Robin RÉDA est le Conseiller régional essonnien le plus absent de manière injustifiée, selon une enquête du Parisien (1/4 du temps). Malgré cela, il veut être député (donc passer du temps à faire campagne) alors qu’il est déjà débordé par ses 21 (ou plus) responsabilités. Certes, la loi sur le non-cumul des mandats l’obligera à renoncer à la grande majorité d’entre elles s’il était élu. Mais franchement, ce n’est pas sérieux…
Même si les élus du Conseil régional qui sont pour beaucoup des cumulards font des réunions pour passer le temps, il n’empêche que c’est le jeu politique d’assister à ce pour quoi on est élu, et ce pour quoi on touche une indemnité. Déjà, l’opposition municipale de Juvisy dénonce depuis quelques mois les absences de RÉDA au SIVOA ou au comité de surveillance de l’hôpital de Juvisy, auxquels il va ensuite faire la leçon. Rapide tour des excuses de Robin RÉDA.
« La méthode est faussée«
Alors que le journaliste interroge manifestement le maire sur ses absences, Robin répond présence… Même si ce n’est pas totalement incohérent, cherchez l’erreur ! Surtout qu’on parle bien d’absences injustifiées, ce qui ne signifie pas que les autres ne sont pas autant voire plus absents, juste qu’ils les justifient. Mais Robin a une bonne justification qui l’occupe au moins 24 % de son temps à la Région ; c’est que lui travaille avec l’Agence numérique d’Île-de-France !

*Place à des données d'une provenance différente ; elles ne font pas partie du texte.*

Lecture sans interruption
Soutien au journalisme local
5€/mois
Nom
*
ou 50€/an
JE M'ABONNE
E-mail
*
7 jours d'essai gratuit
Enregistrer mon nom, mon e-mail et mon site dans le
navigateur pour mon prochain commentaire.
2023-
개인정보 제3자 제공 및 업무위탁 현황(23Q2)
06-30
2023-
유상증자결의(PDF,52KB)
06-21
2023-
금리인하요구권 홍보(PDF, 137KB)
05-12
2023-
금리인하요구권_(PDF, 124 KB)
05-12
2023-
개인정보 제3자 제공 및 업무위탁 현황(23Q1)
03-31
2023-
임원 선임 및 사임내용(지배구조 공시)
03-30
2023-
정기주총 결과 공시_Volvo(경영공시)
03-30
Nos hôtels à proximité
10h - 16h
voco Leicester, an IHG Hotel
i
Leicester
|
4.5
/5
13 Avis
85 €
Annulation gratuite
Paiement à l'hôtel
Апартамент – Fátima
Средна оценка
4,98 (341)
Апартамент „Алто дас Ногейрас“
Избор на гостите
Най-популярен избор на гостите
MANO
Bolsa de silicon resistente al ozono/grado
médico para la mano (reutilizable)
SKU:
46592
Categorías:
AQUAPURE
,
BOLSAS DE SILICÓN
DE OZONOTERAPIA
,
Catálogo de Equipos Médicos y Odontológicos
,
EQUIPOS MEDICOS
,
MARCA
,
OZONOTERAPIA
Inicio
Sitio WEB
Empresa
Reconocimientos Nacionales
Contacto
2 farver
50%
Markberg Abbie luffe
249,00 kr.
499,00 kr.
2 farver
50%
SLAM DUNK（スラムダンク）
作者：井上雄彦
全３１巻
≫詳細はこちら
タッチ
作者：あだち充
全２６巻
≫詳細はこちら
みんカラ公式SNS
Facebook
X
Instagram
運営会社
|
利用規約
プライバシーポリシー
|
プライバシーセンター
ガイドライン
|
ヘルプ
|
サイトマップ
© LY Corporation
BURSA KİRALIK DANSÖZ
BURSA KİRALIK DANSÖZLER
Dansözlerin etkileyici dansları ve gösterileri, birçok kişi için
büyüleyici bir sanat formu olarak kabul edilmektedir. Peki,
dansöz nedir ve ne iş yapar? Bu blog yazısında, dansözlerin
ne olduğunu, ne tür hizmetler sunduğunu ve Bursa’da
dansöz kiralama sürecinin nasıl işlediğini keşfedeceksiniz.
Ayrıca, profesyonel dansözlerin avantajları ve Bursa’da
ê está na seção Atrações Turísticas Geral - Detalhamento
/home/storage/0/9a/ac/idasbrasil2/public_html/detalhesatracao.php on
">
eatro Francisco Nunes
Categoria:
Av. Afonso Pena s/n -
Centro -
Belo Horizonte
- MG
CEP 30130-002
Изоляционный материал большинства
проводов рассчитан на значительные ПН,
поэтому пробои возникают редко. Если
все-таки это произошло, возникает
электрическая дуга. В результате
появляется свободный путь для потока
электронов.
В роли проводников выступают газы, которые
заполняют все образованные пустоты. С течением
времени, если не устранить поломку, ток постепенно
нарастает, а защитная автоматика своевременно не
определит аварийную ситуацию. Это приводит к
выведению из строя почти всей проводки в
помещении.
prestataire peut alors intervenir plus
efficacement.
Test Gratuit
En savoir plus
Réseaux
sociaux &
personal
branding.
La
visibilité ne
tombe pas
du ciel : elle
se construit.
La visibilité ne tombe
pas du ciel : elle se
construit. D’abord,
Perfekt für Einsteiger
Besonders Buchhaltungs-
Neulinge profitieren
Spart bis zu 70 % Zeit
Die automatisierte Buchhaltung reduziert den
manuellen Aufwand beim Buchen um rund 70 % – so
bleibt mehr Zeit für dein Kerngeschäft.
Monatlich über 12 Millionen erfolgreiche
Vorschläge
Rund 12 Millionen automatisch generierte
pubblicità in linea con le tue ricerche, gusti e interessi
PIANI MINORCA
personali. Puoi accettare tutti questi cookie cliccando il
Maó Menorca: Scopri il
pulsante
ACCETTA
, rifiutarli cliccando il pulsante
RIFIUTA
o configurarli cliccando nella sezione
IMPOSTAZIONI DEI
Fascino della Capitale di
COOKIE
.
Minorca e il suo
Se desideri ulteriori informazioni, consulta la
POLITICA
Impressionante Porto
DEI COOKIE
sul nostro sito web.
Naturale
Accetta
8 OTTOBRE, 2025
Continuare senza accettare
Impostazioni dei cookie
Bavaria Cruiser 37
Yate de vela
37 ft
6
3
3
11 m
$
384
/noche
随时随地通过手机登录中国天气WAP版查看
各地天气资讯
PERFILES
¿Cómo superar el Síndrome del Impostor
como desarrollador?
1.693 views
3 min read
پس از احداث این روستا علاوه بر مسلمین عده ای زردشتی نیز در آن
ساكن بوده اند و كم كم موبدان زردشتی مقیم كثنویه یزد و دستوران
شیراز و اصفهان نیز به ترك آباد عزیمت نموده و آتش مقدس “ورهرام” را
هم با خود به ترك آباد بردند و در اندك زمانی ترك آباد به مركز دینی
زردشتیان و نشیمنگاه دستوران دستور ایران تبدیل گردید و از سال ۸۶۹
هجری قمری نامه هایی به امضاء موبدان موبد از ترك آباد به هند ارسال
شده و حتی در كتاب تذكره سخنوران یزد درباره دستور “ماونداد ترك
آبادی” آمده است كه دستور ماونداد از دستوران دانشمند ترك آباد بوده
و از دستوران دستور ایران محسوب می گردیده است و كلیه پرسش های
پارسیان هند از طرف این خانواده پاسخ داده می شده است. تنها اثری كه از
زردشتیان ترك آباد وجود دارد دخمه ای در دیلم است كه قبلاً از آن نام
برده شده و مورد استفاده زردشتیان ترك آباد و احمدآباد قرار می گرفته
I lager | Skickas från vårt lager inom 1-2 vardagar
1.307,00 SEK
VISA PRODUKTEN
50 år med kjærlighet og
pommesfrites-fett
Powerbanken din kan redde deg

Regardez plutôt vers Jean-Vincent PLACÉ
Vous me posez une question à laquelle je ne veux pas répondre. Alors tel un prestidigitateur, je vais attirer votre regard sur un autre objet que nous appellerons Jean-Vincent. Je vous dis donc « C’est pas moi, c’est l’autre » (allez donc voir ailleurs si je n’y suis pas). Même si l’histoire ne nous dit pas quel est le taux réel de présence de Jean-Vincent PLACÉ, l’écologiste sait au moins justifier ses absences puisqu’il est à 0 %. En politique, cette attitude n’est pas très démocratique.
Je connaissais pas le règlement intérieur
Je trouve un peu léger d’affirmer qu’on ne connaît pas le règlement intérieur d’une instance à laquelle on siège, parce que ce document est approuvé en début de mandat. Donc soit RÉDA n’a pas de mémoire soit il l’a franchement pas lu. Mais notre jeune ami est pourtant assisté d’une jolie jeune femme dont je pensais que les questions de secrétariat administratif pouvait faire partie du rôle, autrement que de faire des photos pour les réseaux sociaux de Monsieur.
Au travers de ces excuses de Robin RÉDA, que je ne trouve pas crédibles pour le politique qu’il prétend être, je vous propose les conclusions suivantes. Robin n’est pas sérieux dans ses mandats. Ce n’est jamais lui qui est en tort mais toujours les méthodes qui prouveraient une erreur de sa part. Le jeune homme est toujours dans l’attaque politicienne, ici contre les écolos. RÉDA ne sait pas s’entourer de gens compétents… Il est le champion des mauvaises excuses.